I looked at the AGL statistics for the last two years, 2015 and 2014. I made the fairly safe assumption that the  AGL sample for each year was normally distributed. I then calculated the average and standard deviation for each year. The standard deviation is a measure for how widely spread the measurements are around the mean. For example, if a student's average score on two tests that he took is 80, he may have gotten 75 and 85 on his two tests or may have gotten scores of 100 and 60. In both cases the average is 80, but in the second case the standard deviation is greater because the scores are more widely spread around the mean. For a "normal distribution" 99.7% of all the possible measurements are within 3 standard deviations of the mean. In 2015 the Giants' AGL was more than 3 standard deviations away from the mean and in 2014 it was slightly less than that, about 2.59 standard deviations away. Using these statistics and the normal distribution, you can calculate the probability that a team will get a sample score less than (or greater than) a particular number.

OK ---- for those of you whose eyes are glazed over with these boring statistics, let me turn this into English. The probability that by pure chance a number would be less than or equal to the Giants AGL for year 2015 is 99.88%. The same probability for year 2014 is 99.5%.
Looking at it another way, the probability that a random score would be greater than the Giants for 2015 and 2014 are respectively: .119% and .482%

Putting these together - the probability that any team could do as badly as the Giants in both years together is .000574%

Understanding this better - that is 5.7 chances out of a million.
(With apologies to D&D, quoting Lloyd Christmas... " so you're saying there's a chance")

Looking at the second worst team in the two year period, the Washington Redskins were .38%

In other words, Giants were roughly 1,000 times worse than the second worst team in the league over the 2 year period.

Here's hoping the new S&C coach does a little better than the last one.


1 comment:

Yoel Kaye said...

Spot on.
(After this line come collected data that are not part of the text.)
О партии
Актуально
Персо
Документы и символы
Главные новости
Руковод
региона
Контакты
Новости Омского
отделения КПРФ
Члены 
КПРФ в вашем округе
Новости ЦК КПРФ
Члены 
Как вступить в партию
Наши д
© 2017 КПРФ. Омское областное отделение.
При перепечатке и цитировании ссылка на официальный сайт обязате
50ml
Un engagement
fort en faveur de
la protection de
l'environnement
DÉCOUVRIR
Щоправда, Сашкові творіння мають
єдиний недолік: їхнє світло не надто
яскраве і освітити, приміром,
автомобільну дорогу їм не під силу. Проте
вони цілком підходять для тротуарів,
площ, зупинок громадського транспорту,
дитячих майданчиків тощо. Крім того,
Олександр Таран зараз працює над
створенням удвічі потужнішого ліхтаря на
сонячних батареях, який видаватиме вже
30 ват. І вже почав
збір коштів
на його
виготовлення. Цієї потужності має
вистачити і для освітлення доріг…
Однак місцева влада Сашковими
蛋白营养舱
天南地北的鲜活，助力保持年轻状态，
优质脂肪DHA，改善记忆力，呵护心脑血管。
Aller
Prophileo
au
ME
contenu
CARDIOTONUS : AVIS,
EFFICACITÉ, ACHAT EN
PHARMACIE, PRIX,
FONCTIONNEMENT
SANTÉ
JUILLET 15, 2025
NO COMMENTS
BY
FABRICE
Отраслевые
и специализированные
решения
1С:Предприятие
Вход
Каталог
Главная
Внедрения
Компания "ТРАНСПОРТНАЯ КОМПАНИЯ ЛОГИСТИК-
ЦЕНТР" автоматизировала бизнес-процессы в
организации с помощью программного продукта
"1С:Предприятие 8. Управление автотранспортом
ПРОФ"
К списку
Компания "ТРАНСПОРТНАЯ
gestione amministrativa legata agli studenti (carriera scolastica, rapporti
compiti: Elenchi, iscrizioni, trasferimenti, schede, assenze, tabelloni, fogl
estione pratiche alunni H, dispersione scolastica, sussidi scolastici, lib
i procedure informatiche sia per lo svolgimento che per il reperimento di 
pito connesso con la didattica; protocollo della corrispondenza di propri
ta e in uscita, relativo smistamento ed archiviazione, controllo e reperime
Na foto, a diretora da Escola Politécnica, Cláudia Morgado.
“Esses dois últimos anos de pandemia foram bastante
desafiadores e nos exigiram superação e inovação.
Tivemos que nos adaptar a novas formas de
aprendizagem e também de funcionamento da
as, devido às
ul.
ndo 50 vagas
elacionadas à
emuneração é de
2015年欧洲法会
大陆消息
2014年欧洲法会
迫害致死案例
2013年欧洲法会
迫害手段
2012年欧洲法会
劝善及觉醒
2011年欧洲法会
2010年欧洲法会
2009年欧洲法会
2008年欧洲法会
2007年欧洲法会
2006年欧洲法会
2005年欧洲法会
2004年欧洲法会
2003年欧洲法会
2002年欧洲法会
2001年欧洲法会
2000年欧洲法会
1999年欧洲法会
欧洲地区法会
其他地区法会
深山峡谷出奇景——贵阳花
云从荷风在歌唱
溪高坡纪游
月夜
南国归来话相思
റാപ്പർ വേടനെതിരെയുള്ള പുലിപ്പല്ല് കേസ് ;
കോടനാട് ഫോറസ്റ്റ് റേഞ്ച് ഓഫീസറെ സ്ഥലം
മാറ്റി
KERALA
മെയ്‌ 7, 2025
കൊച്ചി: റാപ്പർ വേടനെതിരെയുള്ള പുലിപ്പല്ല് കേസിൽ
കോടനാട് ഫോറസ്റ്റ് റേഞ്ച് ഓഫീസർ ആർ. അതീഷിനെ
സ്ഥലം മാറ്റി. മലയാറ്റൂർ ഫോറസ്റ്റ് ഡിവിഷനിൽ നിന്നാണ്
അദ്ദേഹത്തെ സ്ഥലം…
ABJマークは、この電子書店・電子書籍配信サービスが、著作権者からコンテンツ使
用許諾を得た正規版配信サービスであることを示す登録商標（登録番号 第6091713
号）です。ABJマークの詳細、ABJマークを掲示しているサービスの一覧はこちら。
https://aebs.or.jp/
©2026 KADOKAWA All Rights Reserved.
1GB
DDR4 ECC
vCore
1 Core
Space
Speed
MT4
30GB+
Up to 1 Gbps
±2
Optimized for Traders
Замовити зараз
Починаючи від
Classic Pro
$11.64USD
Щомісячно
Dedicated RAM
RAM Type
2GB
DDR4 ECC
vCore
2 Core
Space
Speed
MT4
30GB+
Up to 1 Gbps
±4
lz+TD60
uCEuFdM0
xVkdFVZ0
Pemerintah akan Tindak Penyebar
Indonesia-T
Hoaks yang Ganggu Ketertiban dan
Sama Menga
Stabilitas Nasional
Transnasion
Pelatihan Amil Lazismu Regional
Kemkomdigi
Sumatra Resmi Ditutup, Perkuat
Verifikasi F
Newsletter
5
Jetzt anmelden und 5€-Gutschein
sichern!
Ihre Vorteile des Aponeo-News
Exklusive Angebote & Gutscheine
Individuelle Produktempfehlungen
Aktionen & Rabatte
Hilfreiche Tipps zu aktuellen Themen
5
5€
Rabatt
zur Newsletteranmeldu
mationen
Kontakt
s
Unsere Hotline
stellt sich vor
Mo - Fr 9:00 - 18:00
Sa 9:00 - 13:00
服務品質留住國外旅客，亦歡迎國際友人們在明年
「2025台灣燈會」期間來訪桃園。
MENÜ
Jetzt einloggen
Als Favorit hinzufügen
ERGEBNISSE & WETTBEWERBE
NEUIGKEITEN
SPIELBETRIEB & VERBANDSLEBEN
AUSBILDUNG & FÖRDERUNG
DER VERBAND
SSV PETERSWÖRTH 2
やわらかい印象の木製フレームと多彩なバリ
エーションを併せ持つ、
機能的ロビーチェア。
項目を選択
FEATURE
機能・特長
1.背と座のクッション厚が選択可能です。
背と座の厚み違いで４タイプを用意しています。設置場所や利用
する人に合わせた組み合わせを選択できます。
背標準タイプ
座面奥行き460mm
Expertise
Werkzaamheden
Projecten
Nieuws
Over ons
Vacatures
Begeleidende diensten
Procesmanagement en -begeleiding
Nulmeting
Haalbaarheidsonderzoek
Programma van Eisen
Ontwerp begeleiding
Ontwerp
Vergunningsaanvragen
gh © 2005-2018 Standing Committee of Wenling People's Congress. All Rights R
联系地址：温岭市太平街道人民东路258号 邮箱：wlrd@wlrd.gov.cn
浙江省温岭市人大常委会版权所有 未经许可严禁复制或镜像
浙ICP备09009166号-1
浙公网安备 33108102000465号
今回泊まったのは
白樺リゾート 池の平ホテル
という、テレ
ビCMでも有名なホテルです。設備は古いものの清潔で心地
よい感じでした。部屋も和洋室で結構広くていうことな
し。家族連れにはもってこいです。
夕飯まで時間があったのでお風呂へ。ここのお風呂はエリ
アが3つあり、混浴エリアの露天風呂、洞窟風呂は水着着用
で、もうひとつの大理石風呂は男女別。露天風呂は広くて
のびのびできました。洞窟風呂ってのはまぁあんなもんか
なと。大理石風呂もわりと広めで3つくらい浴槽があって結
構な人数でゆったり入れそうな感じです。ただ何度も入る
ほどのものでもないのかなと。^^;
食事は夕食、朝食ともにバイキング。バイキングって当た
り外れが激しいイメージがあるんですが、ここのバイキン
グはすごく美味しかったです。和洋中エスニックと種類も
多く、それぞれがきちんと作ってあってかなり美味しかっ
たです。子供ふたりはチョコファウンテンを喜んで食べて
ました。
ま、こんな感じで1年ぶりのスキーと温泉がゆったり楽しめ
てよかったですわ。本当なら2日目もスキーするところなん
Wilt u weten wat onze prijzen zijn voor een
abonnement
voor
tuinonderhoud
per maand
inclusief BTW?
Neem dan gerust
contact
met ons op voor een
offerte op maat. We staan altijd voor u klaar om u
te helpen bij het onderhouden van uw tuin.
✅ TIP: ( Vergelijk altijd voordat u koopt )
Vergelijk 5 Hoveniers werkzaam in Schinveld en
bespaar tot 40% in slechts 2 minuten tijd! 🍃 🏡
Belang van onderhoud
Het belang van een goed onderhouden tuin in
While I wont give Jerry the credit for punching the numbers quite like you did, there's obviously been an emphasis this offseason on getting guys that will simply be able to show up every week. What remains to be seen is whether that's just lazy. Is Janoris Jenkins a much better player than prince? Maybe maybe not but the Giants strategy seems to be lets just get guys with some talent but more importantly guys that will be on the field every week. Again I hope that's not just lazy.